TEXTE ÉTUDIÉ.
_ _ _ _ _ _ _

Enfin, bien que les nouveaux modules proposés ici soient intéressants, force est de constater que pour assurer son rythme de sortie de produits, l’éditeur a la fâcheuse tendance à dupliquer des fonctionnalités : il n’est pas dit qu’un Master Rebalance intéresse grandement ceux qui possèdent RX Advanced qui en propose avec Music Rebalance une version plus aboutie fonctionnellement… Bref, si Ozone est toujours aussi recommandable à ceux qui ne le possèderaient pas, ni lui ni aucun produit Izotope, il reviendra à chacun de juger de son intérêt en fonction de ce dont il dispose.
Conclusion
Ce n’est clairement pas avec cette neuvième version qu’Ozone Advanced va perdre son statut de leader des suites d’effets pour le mastering. Mieux optimisé, proposant quantité de petites améliorations ça et là (interface redimensionnable, compatibilité NKS, nouveau mode de « stéréoïstation », genres musicaux pour le Tonal Balance Control, etc.) et doté surtout de deux nouveaux outils convaincants (Low End Focus et Master Rebalance), le logiciel phare d’Izotope n’a rien perdu de son attractivité ou de son rapport qualité/performance/prix, d’autant que les trois versions dans lesquelles ils se déclinent sont assez bien pensées en termes de fonctionnalités.

_ _ _ _ _ _ _

[Entrées du jeu de données]

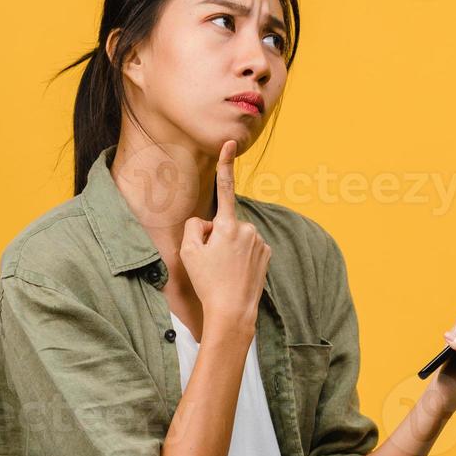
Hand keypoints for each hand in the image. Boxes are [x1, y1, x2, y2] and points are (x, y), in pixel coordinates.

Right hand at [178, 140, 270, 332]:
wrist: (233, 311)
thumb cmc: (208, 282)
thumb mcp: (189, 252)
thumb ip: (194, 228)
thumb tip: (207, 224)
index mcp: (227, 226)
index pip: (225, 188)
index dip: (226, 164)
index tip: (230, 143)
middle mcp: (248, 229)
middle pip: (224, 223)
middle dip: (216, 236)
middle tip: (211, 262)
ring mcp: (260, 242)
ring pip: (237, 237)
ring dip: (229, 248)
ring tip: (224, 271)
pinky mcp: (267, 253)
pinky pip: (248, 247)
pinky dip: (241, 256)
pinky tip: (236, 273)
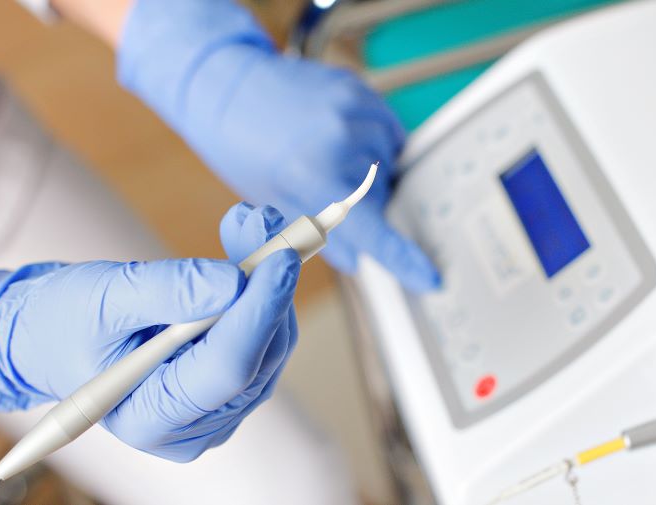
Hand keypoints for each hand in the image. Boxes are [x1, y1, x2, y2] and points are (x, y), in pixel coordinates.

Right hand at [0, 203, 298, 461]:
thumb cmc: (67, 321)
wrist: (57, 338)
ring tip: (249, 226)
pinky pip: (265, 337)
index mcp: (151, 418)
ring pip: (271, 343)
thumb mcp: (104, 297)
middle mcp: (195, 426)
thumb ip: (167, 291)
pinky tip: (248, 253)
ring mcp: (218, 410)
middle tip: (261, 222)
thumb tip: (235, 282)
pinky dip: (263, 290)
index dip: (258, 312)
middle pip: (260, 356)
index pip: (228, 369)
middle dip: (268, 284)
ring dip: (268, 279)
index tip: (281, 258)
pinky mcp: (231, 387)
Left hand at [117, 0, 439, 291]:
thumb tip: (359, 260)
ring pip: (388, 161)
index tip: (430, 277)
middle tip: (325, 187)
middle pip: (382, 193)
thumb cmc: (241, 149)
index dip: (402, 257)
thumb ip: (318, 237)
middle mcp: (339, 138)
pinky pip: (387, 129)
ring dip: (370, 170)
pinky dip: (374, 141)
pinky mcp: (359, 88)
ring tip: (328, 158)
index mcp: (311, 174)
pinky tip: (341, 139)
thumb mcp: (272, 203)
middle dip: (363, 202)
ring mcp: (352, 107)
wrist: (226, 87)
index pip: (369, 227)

_ _ _ _ _ _ _

EXERCICES.
• a. Recopiez fidèlement, dans le texte sur Ozone, le passage qui s'ouvre sur les mots contenant « Enfin, bien que » et se ferme sur « dont il dispose. ».
• b. D'après le texte sur Ozone, répondez brièvement :
(i) Quel module de RX Advanced propose une version plus aboutie de Master Rebalance ?
(ii) Quels sont les deux nouveaux outils qualifiés de convaincants ?
(iii) De quelle version d'Ozone Advanced s'agit-il ?

VOS RÉPONSES.
• a.
Enfin, bien que les nouveaux modules proposés ici soient intéressants, force est de constater que pour assurer son rythme de sortie de produits, l’éditeur a la fâcheuse tendance à dupliquer des fonctionnalités : il n’est pas dit qu’un Master Rebalance intéresse grandement ceux qui possèdent RX Advanced qui en propose avec Music Rebalance une version plus aboutie fonctionnellement… Bref, si Ozone est toujours aussi recommandable à ceux qui ne le possèderaient pas, ni lui ni aucun produit Izotope, il reviendra à chacun de juger de son intérêt en fonction de ce dont il dispose.

• b.
(i) Music Rebalance
(ii) Low End Focus et Master Rebalance
(iii) La neuvième version